Saved data entries
=-=-=

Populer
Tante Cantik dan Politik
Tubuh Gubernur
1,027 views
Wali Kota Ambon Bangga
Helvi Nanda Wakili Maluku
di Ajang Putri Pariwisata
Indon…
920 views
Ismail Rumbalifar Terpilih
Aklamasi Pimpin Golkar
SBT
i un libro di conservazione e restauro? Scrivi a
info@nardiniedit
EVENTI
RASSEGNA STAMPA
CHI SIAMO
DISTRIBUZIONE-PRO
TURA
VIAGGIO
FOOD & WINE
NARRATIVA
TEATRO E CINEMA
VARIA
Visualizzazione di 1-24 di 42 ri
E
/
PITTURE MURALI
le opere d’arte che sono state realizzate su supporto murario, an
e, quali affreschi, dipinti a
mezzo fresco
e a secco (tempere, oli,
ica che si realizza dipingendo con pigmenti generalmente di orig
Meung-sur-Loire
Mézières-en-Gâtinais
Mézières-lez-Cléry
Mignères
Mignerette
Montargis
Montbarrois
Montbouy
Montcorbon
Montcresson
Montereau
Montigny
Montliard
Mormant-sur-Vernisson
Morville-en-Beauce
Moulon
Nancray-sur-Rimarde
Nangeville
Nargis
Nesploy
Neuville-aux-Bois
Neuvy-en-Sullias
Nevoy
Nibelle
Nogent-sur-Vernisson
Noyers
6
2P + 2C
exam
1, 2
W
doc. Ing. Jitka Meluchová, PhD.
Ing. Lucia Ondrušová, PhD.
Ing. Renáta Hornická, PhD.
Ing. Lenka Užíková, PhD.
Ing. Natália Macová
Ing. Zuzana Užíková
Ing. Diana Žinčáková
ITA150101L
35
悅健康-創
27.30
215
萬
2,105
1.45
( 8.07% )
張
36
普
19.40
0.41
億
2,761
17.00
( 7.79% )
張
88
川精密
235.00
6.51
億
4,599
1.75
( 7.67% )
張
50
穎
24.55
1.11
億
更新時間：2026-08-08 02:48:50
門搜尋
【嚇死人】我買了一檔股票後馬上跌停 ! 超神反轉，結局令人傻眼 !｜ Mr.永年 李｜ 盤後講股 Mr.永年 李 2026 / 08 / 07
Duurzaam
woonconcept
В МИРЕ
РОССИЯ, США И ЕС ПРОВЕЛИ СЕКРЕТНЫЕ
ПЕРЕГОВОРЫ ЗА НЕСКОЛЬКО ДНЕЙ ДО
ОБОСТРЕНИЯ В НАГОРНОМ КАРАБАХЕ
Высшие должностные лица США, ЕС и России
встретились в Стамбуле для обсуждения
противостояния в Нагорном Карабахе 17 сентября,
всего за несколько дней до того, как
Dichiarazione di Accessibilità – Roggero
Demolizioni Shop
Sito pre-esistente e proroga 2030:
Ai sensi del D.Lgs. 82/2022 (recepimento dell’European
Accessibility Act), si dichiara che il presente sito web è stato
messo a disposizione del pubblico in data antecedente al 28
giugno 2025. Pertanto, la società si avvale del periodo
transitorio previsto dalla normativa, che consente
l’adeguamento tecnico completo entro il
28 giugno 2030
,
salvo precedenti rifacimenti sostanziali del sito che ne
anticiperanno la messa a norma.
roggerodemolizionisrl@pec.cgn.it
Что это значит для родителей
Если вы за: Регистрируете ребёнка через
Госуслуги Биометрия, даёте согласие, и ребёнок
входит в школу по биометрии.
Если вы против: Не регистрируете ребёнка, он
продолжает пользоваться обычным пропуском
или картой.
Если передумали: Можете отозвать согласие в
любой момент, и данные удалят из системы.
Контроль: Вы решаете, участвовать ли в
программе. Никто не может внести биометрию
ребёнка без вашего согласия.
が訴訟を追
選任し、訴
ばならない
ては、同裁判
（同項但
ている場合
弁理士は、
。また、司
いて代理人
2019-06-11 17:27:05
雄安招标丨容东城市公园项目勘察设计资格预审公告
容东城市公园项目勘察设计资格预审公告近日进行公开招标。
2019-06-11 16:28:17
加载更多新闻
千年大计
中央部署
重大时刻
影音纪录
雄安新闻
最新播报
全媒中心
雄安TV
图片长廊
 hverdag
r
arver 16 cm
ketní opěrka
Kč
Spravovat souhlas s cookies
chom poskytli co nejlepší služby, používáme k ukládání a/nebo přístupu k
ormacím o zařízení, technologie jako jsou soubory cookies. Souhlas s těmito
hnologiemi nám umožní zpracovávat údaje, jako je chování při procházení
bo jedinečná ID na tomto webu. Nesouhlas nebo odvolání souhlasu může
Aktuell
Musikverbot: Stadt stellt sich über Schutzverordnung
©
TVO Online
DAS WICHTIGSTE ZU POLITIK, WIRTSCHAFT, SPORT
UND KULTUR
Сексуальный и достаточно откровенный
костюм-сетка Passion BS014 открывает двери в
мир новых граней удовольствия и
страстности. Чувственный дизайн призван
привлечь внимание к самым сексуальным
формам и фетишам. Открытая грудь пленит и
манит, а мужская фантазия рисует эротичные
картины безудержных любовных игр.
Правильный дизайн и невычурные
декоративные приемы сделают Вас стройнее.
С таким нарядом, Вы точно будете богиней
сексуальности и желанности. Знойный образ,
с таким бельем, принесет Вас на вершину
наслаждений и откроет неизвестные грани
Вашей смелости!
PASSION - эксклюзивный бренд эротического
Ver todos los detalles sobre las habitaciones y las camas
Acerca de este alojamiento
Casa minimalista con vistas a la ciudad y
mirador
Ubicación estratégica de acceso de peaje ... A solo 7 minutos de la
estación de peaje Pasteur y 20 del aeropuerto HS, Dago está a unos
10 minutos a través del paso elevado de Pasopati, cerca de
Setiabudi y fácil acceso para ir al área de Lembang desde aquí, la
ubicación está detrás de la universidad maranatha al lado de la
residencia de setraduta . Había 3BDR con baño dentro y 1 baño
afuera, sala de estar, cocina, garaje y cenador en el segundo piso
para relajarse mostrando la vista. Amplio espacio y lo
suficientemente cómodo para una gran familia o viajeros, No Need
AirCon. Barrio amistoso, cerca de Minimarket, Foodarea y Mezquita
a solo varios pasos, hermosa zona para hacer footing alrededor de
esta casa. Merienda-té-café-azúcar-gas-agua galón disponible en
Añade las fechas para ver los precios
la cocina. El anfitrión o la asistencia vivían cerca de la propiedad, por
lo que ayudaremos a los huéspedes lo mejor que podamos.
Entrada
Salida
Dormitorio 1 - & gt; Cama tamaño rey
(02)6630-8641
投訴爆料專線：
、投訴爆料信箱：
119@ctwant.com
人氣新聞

=-=-=

Nothing in the records may be altered; restate them word for word.

Populer
Tante Cantik dan Politik
Tubuh Gubernur
1,027 views
Wali Kota Ambon Bangga
Helvi Nanda Wakili Maluku
di Ajang Putri Pariwisata
Indon…
920 views
Ismail Rumbalifar Terpilih
Aklamasi Pimpin Golkar
SBT
i un libro di conservazione e restauro? Scrivi a
info@nardiniedit
EVENTI
RASSEGNA STAMPA
CHI SIAMO
DISTRIBUZIONE-PRO
TURA
VIAGGIO
FOOD & WINE
NARRATIVA
TEATRO E CINEMA
VARIA
Visualizzazione di 1-24 di 42 ri
E
/
PITTURE MURALI
le opere d’arte che sono state realizzate su supporto murario, an
e, quali affreschi, dipinti a
mezzo fresco
e a secco (tempere, oli,
ica che si realizza dipingendo con pigmenti generalmente di orig
Meung-sur-Loire
Mézières-en-Gâtinais
Mézières-lez-Cléry
Mignères
Mignerette
Montargis
Montbarrois
Montbouy
Montcorbon
Montcresson
Montereau
Montigny
Montliard
Mormant-sur-Vernisson
Morville-en-Beauce
Moulon
Nancray-sur-Rimarde
Nangeville
Nargis
Nesploy
Neuville-aux-Bois
Neuvy-en-Sullias
Nevoy
Nibelle
Nogent-sur-Vernisson
Noyers
6
2P + 2C
exam
1, 2
W
doc. Ing. Jitka Meluchová, PhD.
Ing. Lucia Ondrušová, PhD.
Ing. Renáta Hornická, PhD.
Ing. Lenka Užíková, PhD.
Ing. Natália Macová
Ing. Zuzana Užíková
Ing. Diana Žinčáková
ITA150101L
35
悅健康-創
27.30
215
萬
2,105
1.45
( 8.07% )
張
36
普
19.40
0.41
億
2,761
17.00
( 7.79% )
張
88
川精密
235.00
6.51
億
4,599
1.75
( 7.67% )
張
50
穎
24.55
1.11
億
更新時間：2026-08-08 02:48:50
門搜尋
【嚇死人】我買了一檔股票後馬上跌停 ! 超神反轉，結局令人傻眼 !｜ Mr.永年 李｜ 盤後講股 Mr.永年 李 2026 / 08 / 07
Duurzaam
woonconcept
В МИРЕ
РОССИЯ, США И ЕС ПРОВЕЛИ СЕКРЕТНЫЕ
ПЕРЕГОВОРЫ ЗА НЕСКОЛЬКО ДНЕЙ ДО
ОБОСТРЕНИЯ В НАГОРНОМ КАРАБАХЕ
Высшие должностные лица США, ЕС и России
встретились в Стамбуле для обсуждения
противостояния в Нагорном Карабахе 17 сентября,
всего за несколько дней до того, как
Dichiarazione di Accessibilità – Roggero
Demolizioni Shop
Sito pre-esistente e proroga 2030:
Ai sensi del D.Lgs. 82/2022 (recepimento dell’European
Accessibility Act), si dichiara che il presente sito web è stato
messo a disposizione del pubblico in data antecedente al 28
giugno 2025. Pertanto, la società si avvale del periodo
transitorio previsto dalla normativa, che consente
l’adeguamento tecnico completo entro il
28 giugno 2030
,
salvo precedenti rifacimenti sostanziali del sito che ne
anticiperanno la messa a norma.
roggerodemolizionisrl@pec.cgn.it
Что это значит для родителей
Если вы за: Регистрируете ребёнка через
Госуслуги Биометрия, даёте согласие, и ребёнок
входит в школу по биометрии.
Если вы против: Не регистрируете ребёнка, он
продолжает пользоваться обычным пропуском
или картой.
Если передумали: Можете отозвать согласие в
любой момент, и данные удалят из системы.
Контроль: Вы решаете, участвовать ли в
программе. Никто не может внести биометрию
ребёнка без вашего согласия.
が訴訟を追
選任し、訴
ばならない
ては、同裁判
（同項但
ている場合
弁理士は、
。また、司
いて代理人
2019-06-11 17:27:05
雄安招标丨容东城市公园项目勘察设计资格预审公告
容东城市公园项目勘察设计资格预审公告近日进行公开招标。
2019-06-11 16:28:17
加载更多新闻
千年大计
中央部署
重大时刻
影音纪录
雄安新闻
最新播报
全媒中心
雄安TV
图片长廊
 hverdag
r
arver 16 cm
ketní opěrka
Kč
Spravovat souhlas s cookies
chom poskytli co nejlepší služby, používáme k ukládání a/nebo přístupu k
ormacím o zařízení, technologie jako jsou soubory cookies. Souhlas s těmito
hnologiemi nám umožní zpracovávat údaje, jako je chování při procházení
bo jedinečná ID na tomto webu. Nesouhlas nebo odvolání souhlasu může
Aktuell
Musikverbot: Stadt stellt sich über Schutzverordnung
©
TVO Online
DAS WICHTIGSTE ZU POLITIK, WIRTSCHAFT, SPORT
UND KULTUR
Сексуальный и достаточно откровенный
костюм-сетка Passion BS014 открывает двери в
мир новых граней удовольствия и
страстности. Чувственный дизайн призван
привлечь внимание к самым сексуальным
формам и фетишам. Открытая грудь пленит и
манит, а мужская фантазия рисует эротичные
картины безудержных любовных игр.
Правильный дизайн и невычурные
декоративные приемы сделают Вас стройнее.
С таким нарядом, Вы точно будете богиней
сексуальности и желанности. Знойный образ,
с таким бельем, принесет Вас на вершину
наслаждений и откроет неизвестные грани
Вашей смелости!
PASSION - эксклюзивный бренд эротического
Ver todos los detalles sobre las habitaciones y las camas
Acerca de este alojamiento
Casa minimalista con vistas a la ciudad y
mirador
Ubicación estratégica de acceso de peaje ... A solo 7 minutos de la
estación de peaje Pasteur y 20 del aeropuerto HS, Dago está a unos
10 minutos a través del paso elevado de Pasopati, cerca de
Setiabudi y fácil acceso para ir al área de Lembang desde aquí, la
ubicación está detrás de la universidad maranatha al lado de la
residencia de setraduta . Había 3BDR con baño dentro y 1 baño
afuera, sala de estar, cocina, garaje y cenador en el segundo piso
para relajarse mostrando la vista. Amplio espacio y lo
suficientemente cómodo para una gran familia o viajeros, No Need
AirCon. Barrio amistoso, cerca de Minimarket, Foodarea y Mezquita
a solo varios pasos, hermosa zona para hacer footing alrededor de
esta casa. Merienda-té-café-azúcar-gas-agua galón disponible en
Añade las fechas para ver los precios
la cocina. El anfitrión o la asistencia vivían cerca de la propiedad, por
lo que ayudaremos a los huéspedes lo mejor que podamos.
Entrada
Salida
Dormitorio 1 - & gt; Cama tamaño rey
(02)6630-8641
投訴爆料專線：
、投訴爆料信箱：
119@ctwant.com
人氣新聞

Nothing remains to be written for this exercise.